▶ **INPUT MATERIAL**:

* * *

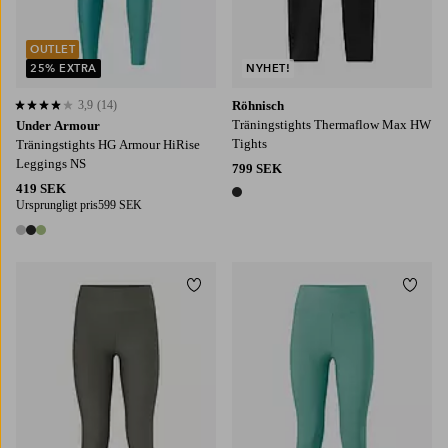
OUTLET
25% EXTRA
NYHET!
3,9
(14)
Röhnisch
3,9 baserat på 14 st betyg
Träningstights Thermaflow Max HW
Under Armour
Tights
Träningstights HG Armour HiRise
Leggings NS
799 SEK
419 SEK
1 färg
Ursprungligt pris
599 SEK
3 färger
Lägg till i favoriter
Lägg t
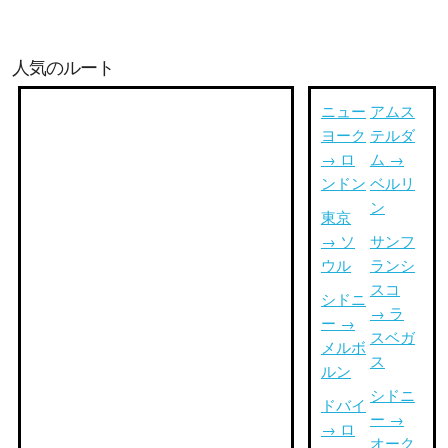
人気のルート
ニュー
アムス
ヨーク
テルダ
→ ロ
ム →
ンドン
ベルリ
ン
東京
→ ソ
サンフ
ウル
ランシ
スコ
シドニ
→ ラ
ー →
スベガ
メルボ
ス
ルン
シドニ
ドバイ
ー →
→ ロ
オーク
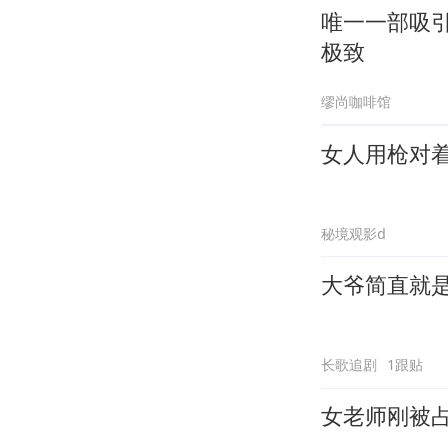
唯一一部吸
极致
缪尚咖啡馆
女人用枪对
秘境观影d
大爷简直就
长歌追剧
1跟贴
女老师刚被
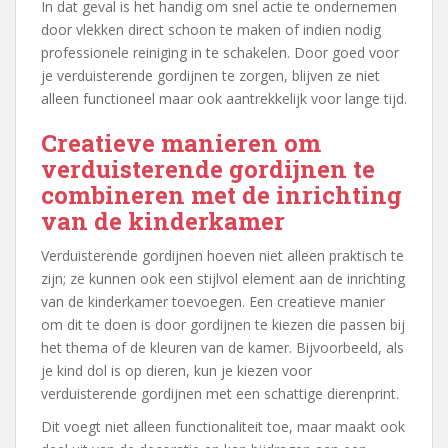
In dat geval is het handig om snel actie te ondernemen
door vlekken direct schoon te maken of indien nodig
professionele reiniging in te schakelen. Door goed voor
je verduisterende gordijnen te zorgen, blijven ze niet
alleen functioneel maar ook aantrekkelijk voor lange tijd.
Creatieve manieren om
verduisterende gordijnen te
combineren met de inrichting
van de kinderkamer
Verduisterende gordijnen hoeven niet alleen praktisch te
zijn; ze kunnen ook een stijlvol element aan de inrichting
van de kinderkamer toevoegen. Een creatieve manier
om dit te doen is door gordijnen te kiezen die passen bij
het thema of de kleuren van de kamer. Bijvoorbeeld, als
je kind dol is op dieren, kun je kiezen voor
verduisterende gordijnen met een schattige dierenprint.
Dit voegt niet alleen functionaliteit toe, maar maakt ook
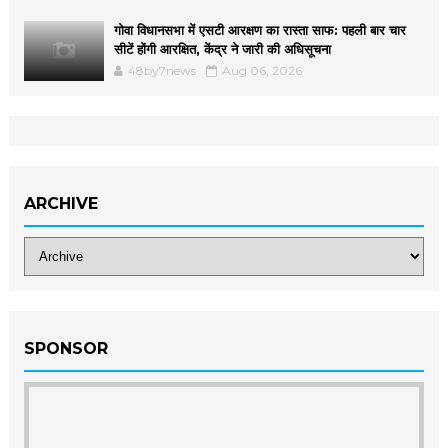
गोवा विधानसभा में एसटी आरक्षण का रास्ता साफ: पहली बार चार
सीटें होंगी आरक्षित, केंद्र ने जारी की अधिसूचना
48by7news
Aug 06, 2026
ARCHIVE
SPONSOR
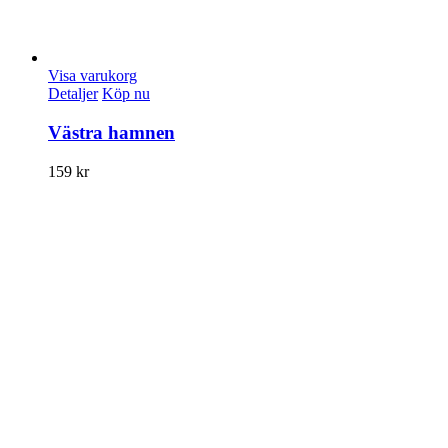
Visa varukorg
Detaljer
Köp nu
Västra hamnen
159
kr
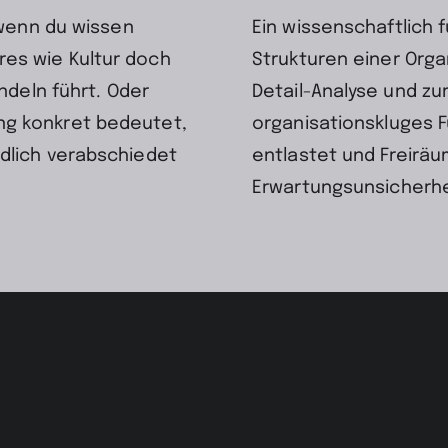
 wenn du wissen
Ein wissenschaftlich 
es wie Kultur doch
Strukturen einer Organ
ndeln führt. Oder
Detail-Analyse und zu
ng konkret bedeutet,
organisationskluges 
dlich verabschiedet
entlastet und Freiräu
Erwartungsunsicherhe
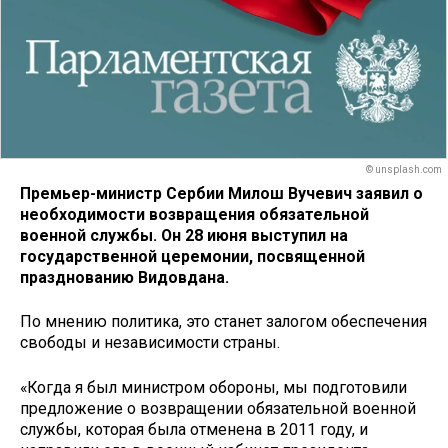
© unsplash.com
Премьер-министр Сербии Милош Вучевич заявил о
необходимости возвращения обязательной
военной службы. Он 28 июня выступил на
государственной церемонии, посвященной
празднованию Видовдана.
По мнению политика, это станет залогом обеспечения
свободы и независимости страны.
«Когда я был министром обороны, мы подготовили
предложение о возвращении обязательной военной
службы, которая была отменена в 2011 году, и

* * *

▶ **WHAT IS EXPECTED**: Word-for-word copy, no pictures: write out the entries above in full.

▶ **FINAL ANSWER**:
OUTLET
25% EXTRA
NYHET!
3,9
(14)
Röhnisch
3,9 baserat på 14 st betyg
Träningstights Thermaflow Max HW
Under Armour
Tights
Träningstights HG Armour HiRise
Leggings NS
799 SEK
419 SEK
1 färg
Ursprungligt pris
599 SEK
3 färger
Lägg till i favoriter
Lägg t
人気のルート
ニュー
アムス
ヨーク
テルダ
→ ロ
ム →
ンドン
ベルリ
ン
東京
→ ソ
サンフ
ウル
ランシ
スコ
シドニ
→ ラ
ー →
スベガ
メルボ
ス
ルン
シドニ
ドバイ
ー →
→ ロ
オーク
唯一一部吸
极致
缪尚咖啡馆
女人用枪对
秘境观影d
大爷简直就
长歌追剧
1跟贴
女老师刚被
In dat geval is het handig om snel actie te ondernemen
door vlekken direct schoon te maken of indien nodig
professionele reiniging in te schakelen. Door goed voor
je verduisterende gordijnen te zorgen, blijven ze niet
alleen functioneel maar ook aantrekkelijk voor lange tijd.
Creatieve manieren om
verduisterende gordijnen te
combineren met de inrichting
van de kinderkamer
Verduisterende gordijnen hoeven niet alleen praktisch te
zijn; ze kunnen ook een stijlvol element aan de inrichting
van de kinderkamer toevoegen. Een creatieve manier
om dit te doen is door gordijnen te kiezen die passen bij
het thema of de kleuren van de kamer. Bijvoorbeeld, als
je kind dol is op dieren, kun je kiezen voor
verduisterende gordijnen met een schattige dierenprint.
Dit voegt niet alleen functionaliteit toe, maar maakt ook
गोवा विधानसभा में एसटी आरक्षण का रास्ता साफ: पहली बार चार
सीटें होंगी आरक्षित, केंद्र ने जारी की अधिसूचना
48by7news
Aug 06, 2026
ARCHIVE
SPONSOR
Visa varukorg
Detaljer
Köp nu
Västra hamnen
159
kr
 wenn du wissen
Ein wissenschaftlich 
es wie Kultur doch
Strukturen einer Organ
ndeln führt. Oder
Detail-Analyse und zu
ng konkret bedeutet,
organisationskluges 
dlich verabschiedet
entlastet und Freiräu
Erwartungsunsicherhe
© unsplash.com
Премьер-министр Сербии Милош Вучевич заявил о
необходимости возвращения обязательной
военной службы. Он 28 июня выступил на
государственной церемонии, посвященной
празднованию Видовдана.
По мнению политика, это станет залогом обеспечения
свободы и независимости страны.
«Когда я был министром обороны, мы подготовили
предложение о возвращении обязательной военной
службы, которая была отменена в 2011 году, и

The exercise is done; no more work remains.